- _Problem details_
Your reply should set down word for word each line below from the one with "US$ 15,000 |" through the final line, both included, but none of the pictures.
+++ Provided data +++
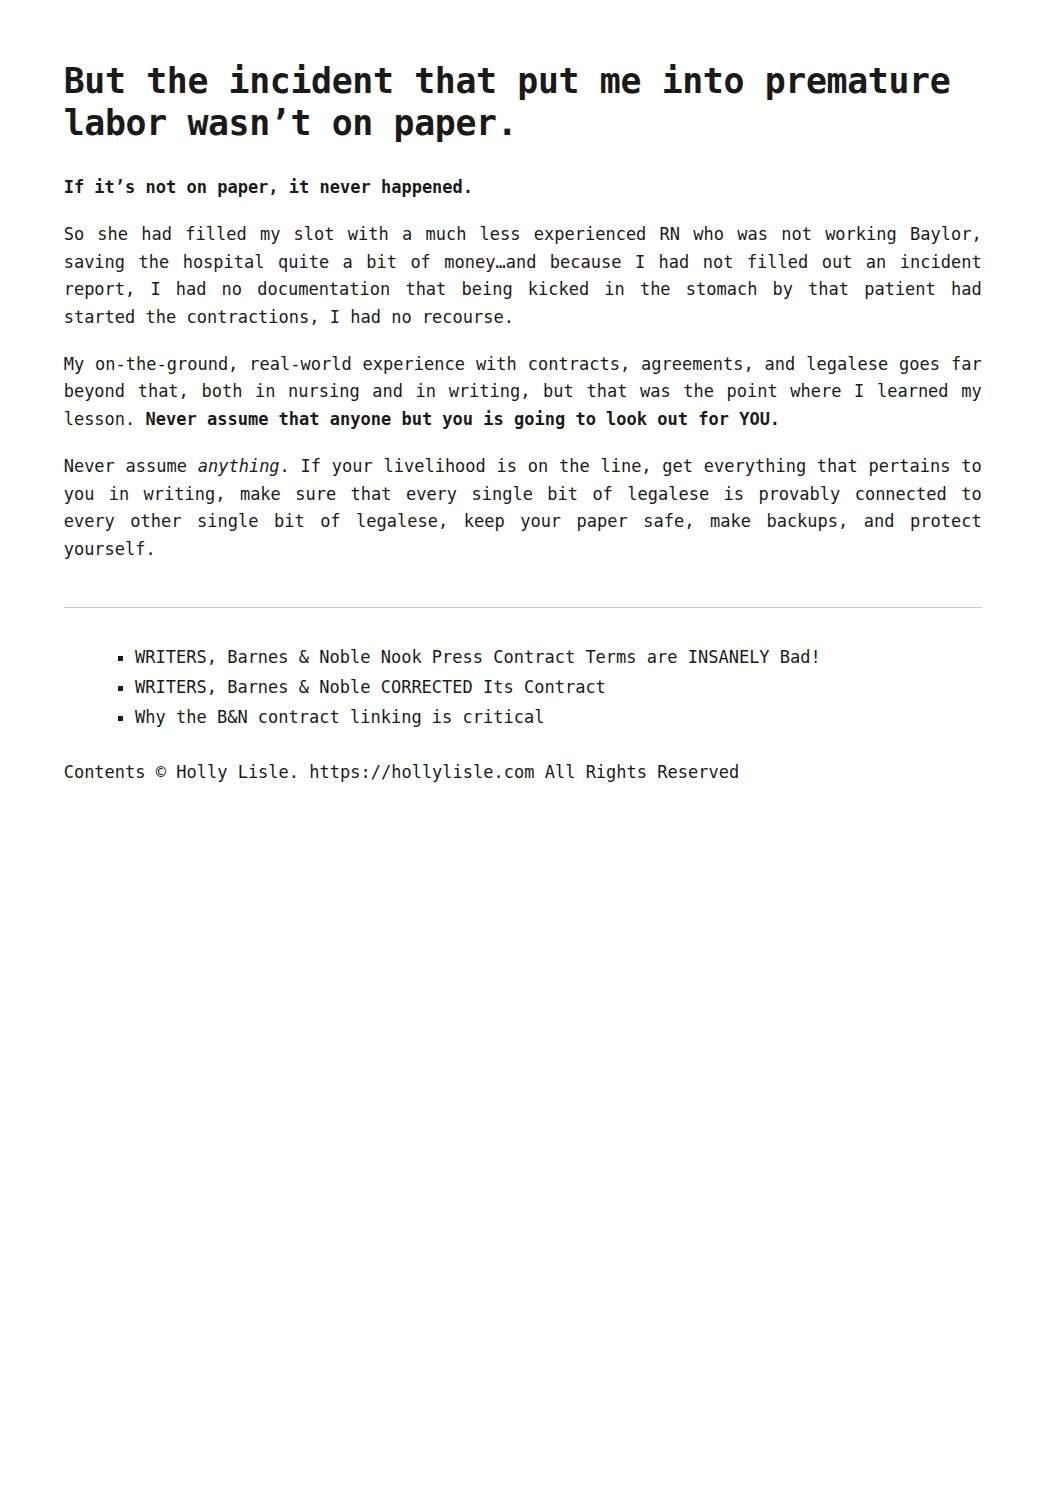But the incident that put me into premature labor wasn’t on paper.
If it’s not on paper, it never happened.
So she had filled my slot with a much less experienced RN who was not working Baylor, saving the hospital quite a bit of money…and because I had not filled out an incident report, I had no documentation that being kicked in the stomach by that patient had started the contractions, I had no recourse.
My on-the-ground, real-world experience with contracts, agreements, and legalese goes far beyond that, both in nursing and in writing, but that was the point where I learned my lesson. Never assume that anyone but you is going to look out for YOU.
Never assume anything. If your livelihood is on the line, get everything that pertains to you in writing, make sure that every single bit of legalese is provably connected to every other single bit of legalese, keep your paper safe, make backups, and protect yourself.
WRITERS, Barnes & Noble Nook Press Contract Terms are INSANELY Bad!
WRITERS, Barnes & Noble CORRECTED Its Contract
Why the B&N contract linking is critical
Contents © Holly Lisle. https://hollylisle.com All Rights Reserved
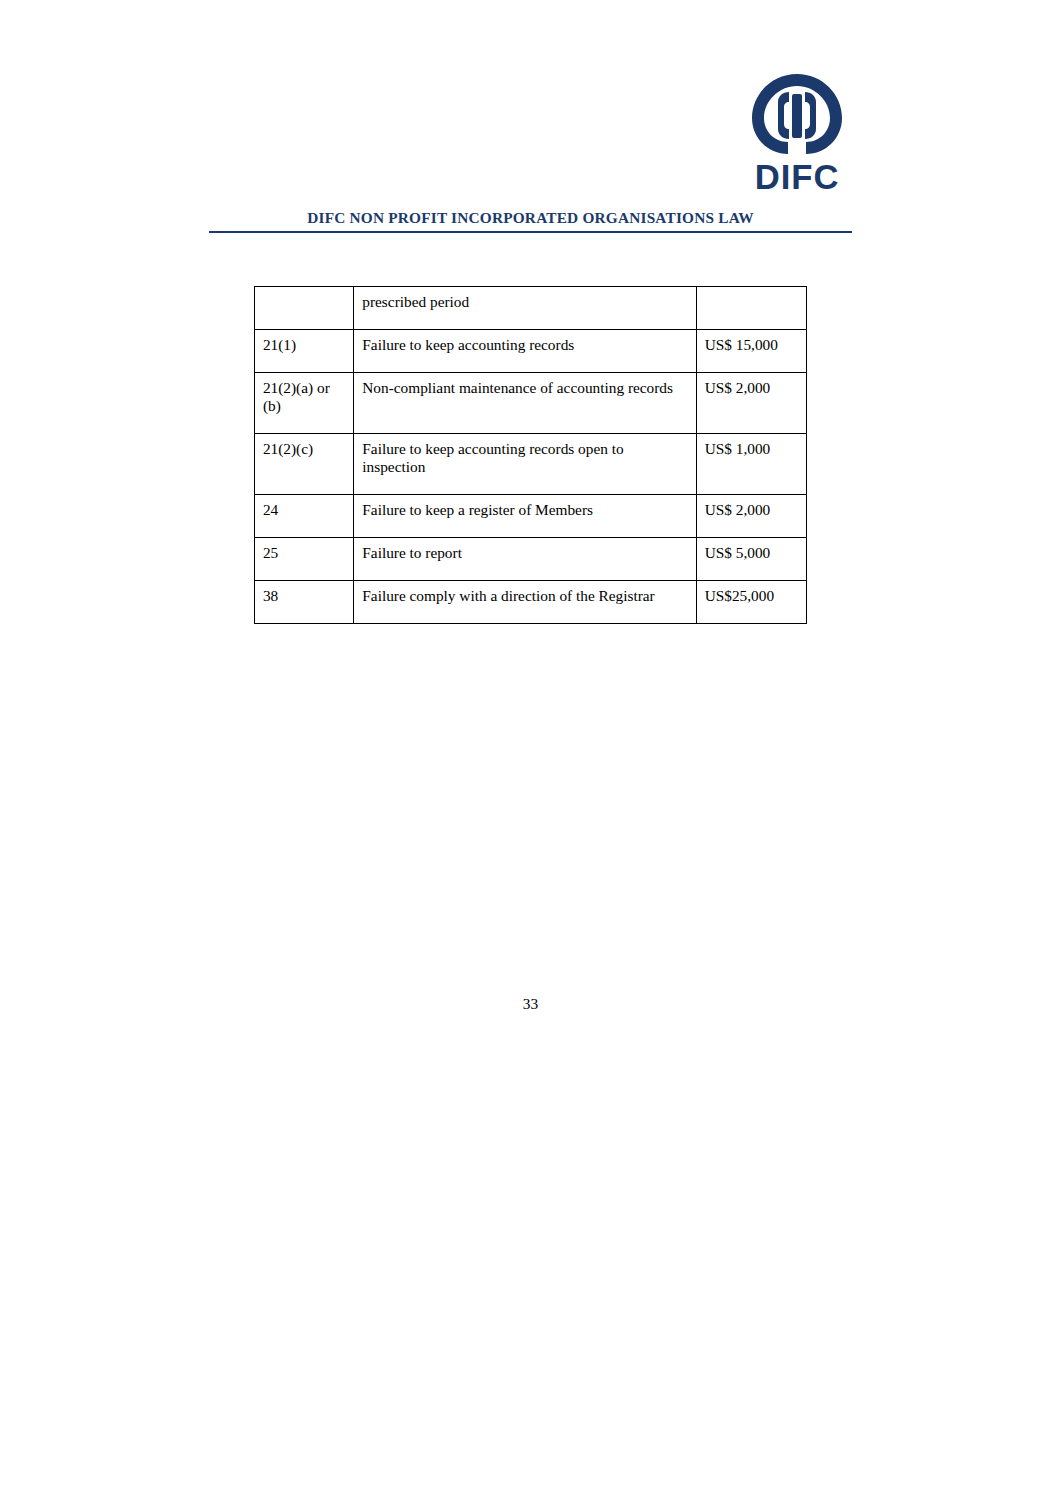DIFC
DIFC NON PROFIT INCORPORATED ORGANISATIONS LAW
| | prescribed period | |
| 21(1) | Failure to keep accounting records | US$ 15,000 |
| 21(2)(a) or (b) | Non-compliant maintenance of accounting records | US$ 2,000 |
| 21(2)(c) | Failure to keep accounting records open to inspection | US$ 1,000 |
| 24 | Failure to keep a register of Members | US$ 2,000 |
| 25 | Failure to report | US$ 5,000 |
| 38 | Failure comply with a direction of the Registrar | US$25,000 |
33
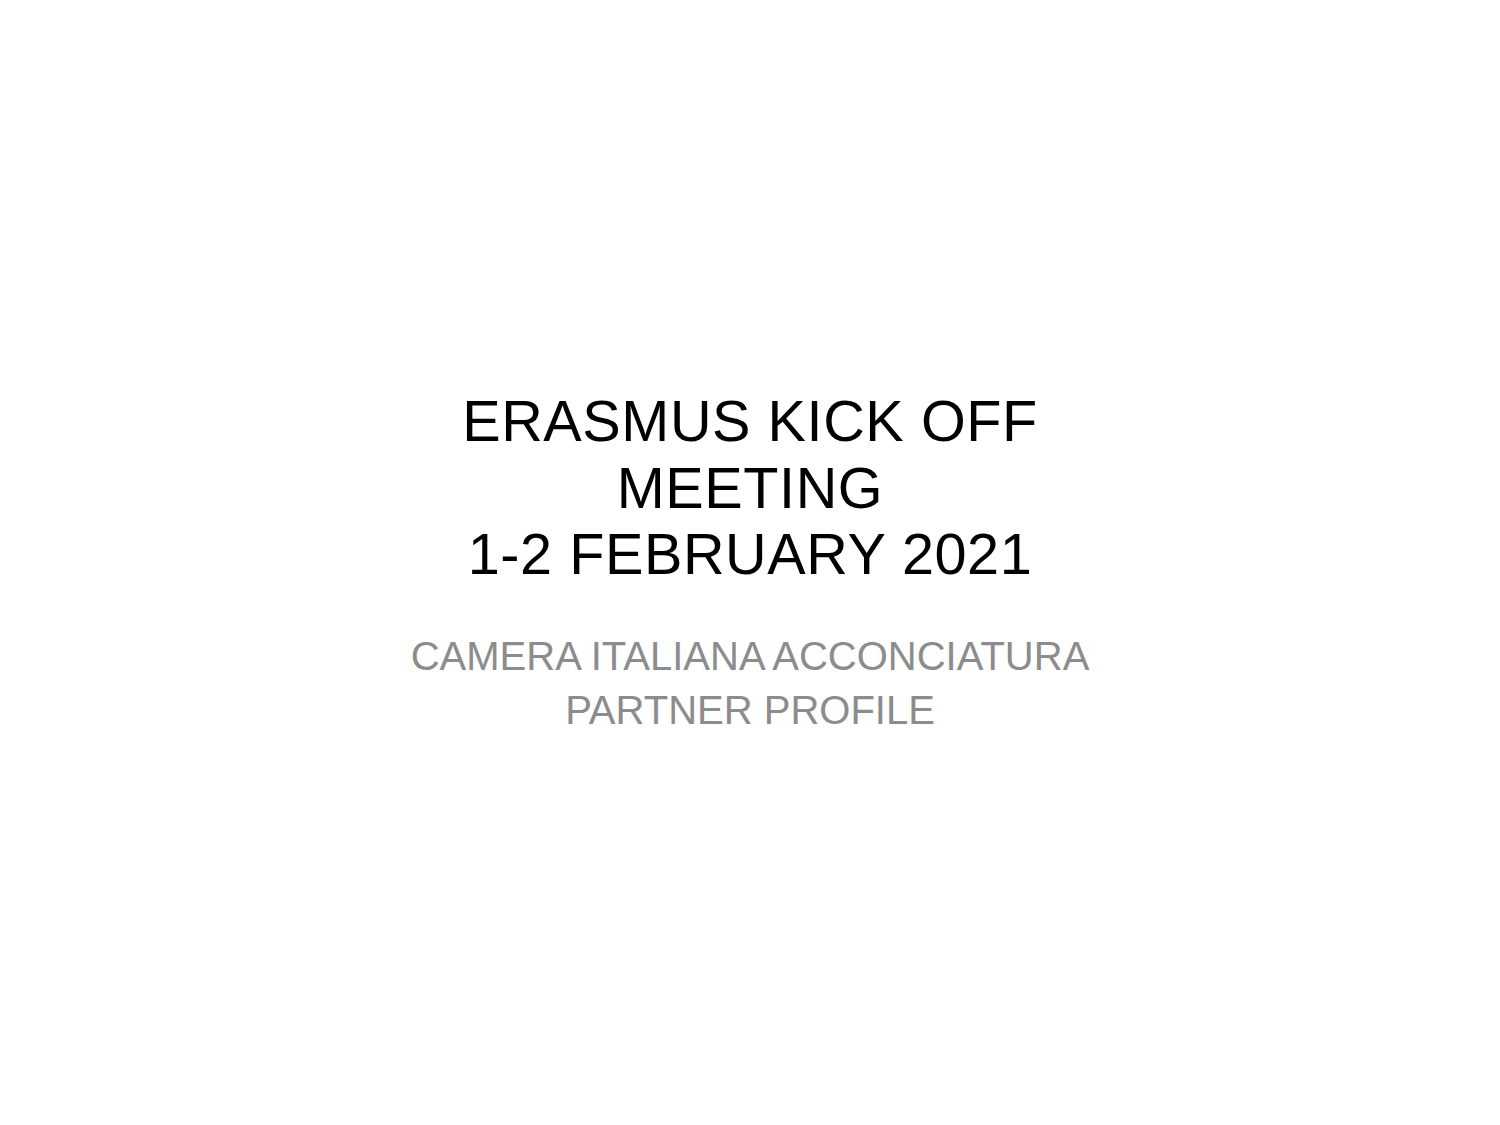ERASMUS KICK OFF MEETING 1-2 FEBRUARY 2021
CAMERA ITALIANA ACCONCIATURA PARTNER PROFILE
+++
- _Solved problem_
| 21(1) | Failure to keep accounting records | US$ 15,000 |
| 21(2)(a) or (b) | Non-compliant maintenance of accounting records | US$ 2,000 |
| 21(2)(c) | Failure to keep accounting records open to inspection | US$ 1,000 |
| 24 | Failure to keep a register of Members | US$ 2,000 |
| 25 | Failure to report | US$ 5,000 |
| 38 | Failure comply with a direction of the Registrar | US$25,000 |
33
ERASMUS KICK OFF MEETING 1-2 FEBRUARY 2021
CAMERA ITALIANA ACCONCIATURA PARTNER PROFILE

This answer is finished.